GMAI-MMBench: A Comprehensive Multimodal Evaluation Benchmark for General Medical Artificial Intelligence

GMAI-MMBench, a comprehensive multimodal evaluation benchmark designed to test the capabilities of large Visual-Linguistic Models (LVLMs) in real-world clinical scenarios. Comprising 285 datasets, it covers 39 medical imaging modalities, 18 clinically relevant tasks, 18 departments, and 4 perceptual granularities, constructed in a Visual Question Answering (VQA) format. Additionally, a vocabulary tree structure is implemented, allowing users to customize evaluation tasks to meet various assessment needs and providing substantial support for medical artificial intelligence research and applications.

GMAI-MMBench is a significant comprehensive multimodal evaluation benchmark aimed at rigorously testing the capabilities of large Visual-Linguistic Models (LVLMs) in real-world clinical scenarios.

This evaluation benchmark is meticulously composed of up to 285 datasets, covering an extremely broad range. Specifically, it encompasses 39 different medical imaging modalities, including but not limited to X-ray images, CT scans, MRI images, and various other common and advanced medical imaging techniques.

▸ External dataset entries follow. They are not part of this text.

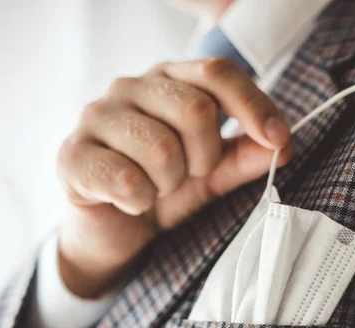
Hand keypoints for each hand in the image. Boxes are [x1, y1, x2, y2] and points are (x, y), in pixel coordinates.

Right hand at [56, 58, 292, 297]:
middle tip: (189, 176)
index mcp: (167, 81)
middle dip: (204, 159)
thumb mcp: (213, 173)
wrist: (112, 228)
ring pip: (162, 148)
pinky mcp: (72, 155)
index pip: (218, 72)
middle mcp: (129, 87)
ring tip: (157, 189)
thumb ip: (245, 154)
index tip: (279, 140)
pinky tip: (130, 201)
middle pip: (195, 110)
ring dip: (170, 183)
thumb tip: (282, 144)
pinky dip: (140, 201)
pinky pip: (127, 179)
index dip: (254, 106)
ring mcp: (96, 117)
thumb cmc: (162, 188)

It also involves 18 clinically relevant tasks such as disease diagnosis, lesion identification, and treatment plan recommendations. Furthermore, it covers 18 different clinical departments, including internal medicine, surgery, obstetrics and gynecology, pediatrics, and other specialized fields. Additionally, it considers 4 perceptual granularities to assess the model's performance comprehensively.

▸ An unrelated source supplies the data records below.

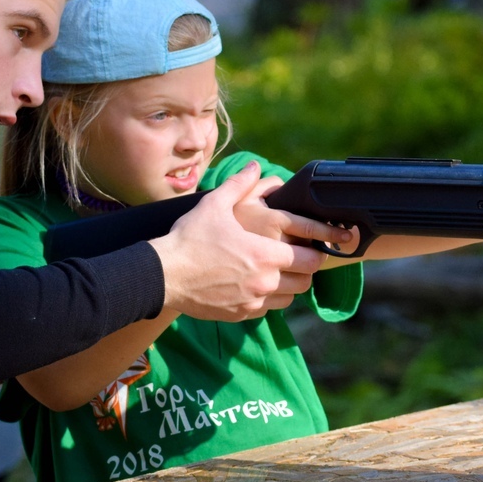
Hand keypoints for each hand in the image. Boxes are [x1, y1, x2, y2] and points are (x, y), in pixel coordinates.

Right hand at [149, 161, 350, 320]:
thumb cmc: (189, 239)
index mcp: (265, 254)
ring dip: (289, 285)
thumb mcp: (214, 205)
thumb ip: (239, 184)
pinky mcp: (240, 315)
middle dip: (306, 269)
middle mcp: (265, 282)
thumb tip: (255, 167)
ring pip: (289, 298)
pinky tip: (255, 284)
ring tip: (277, 270)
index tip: (317, 245)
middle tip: (297, 256)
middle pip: (306, 282)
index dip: (318, 251)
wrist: (163, 275)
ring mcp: (253, 302)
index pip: (312, 259)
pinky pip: (267, 309)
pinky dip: (268, 298)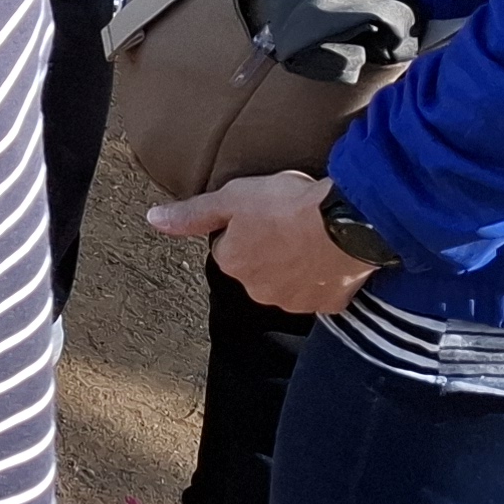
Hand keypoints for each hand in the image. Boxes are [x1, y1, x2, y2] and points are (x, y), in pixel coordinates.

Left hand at [144, 171, 381, 316]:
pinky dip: (325, 275)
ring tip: (314, 234)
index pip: (229, 246)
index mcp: (232, 263)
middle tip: (290, 221)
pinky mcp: (328, 304)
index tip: (264, 211)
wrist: (349, 223)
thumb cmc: (289, 205)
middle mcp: (258, 290)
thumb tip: (153, 219)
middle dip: (270, 248)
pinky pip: (321, 290)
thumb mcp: (232, 198)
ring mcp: (294, 301)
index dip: (245, 225)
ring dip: (297, 263)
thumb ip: (193, 213)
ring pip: (288, 280)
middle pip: (258, 267)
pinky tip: (332, 253)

GMAI-MMBench is constructed in a Visual Question Answering (VQA) format, making the evaluation process more intuitive and efficient. By posing questions and requiring models to provide accurate answers, it better tests the model's understanding and processing capabilities regarding medical images and related clinical information.

Moreover, GMAI-MMBench implements a unique vocabulary tree structure. This structure is highly flexible and practical, allowing users to customize evaluation tasks according to their specific needs. Whether it's for a particular medical imaging modality, a specific clinical task, or a specific perceptual granularity, users can utilize this vocabulary tree structure for personalized assessment settings, meeting a variety of different assessment needs. This feature provides substantial support for medical artificial intelligence research and applications, enabling researchers and practitioners to gain a deeper understanding and improve the performance of large Visual-Linguistic Models in clinical scenarios, contributing significantly to the advancement of medical artificial intelligence.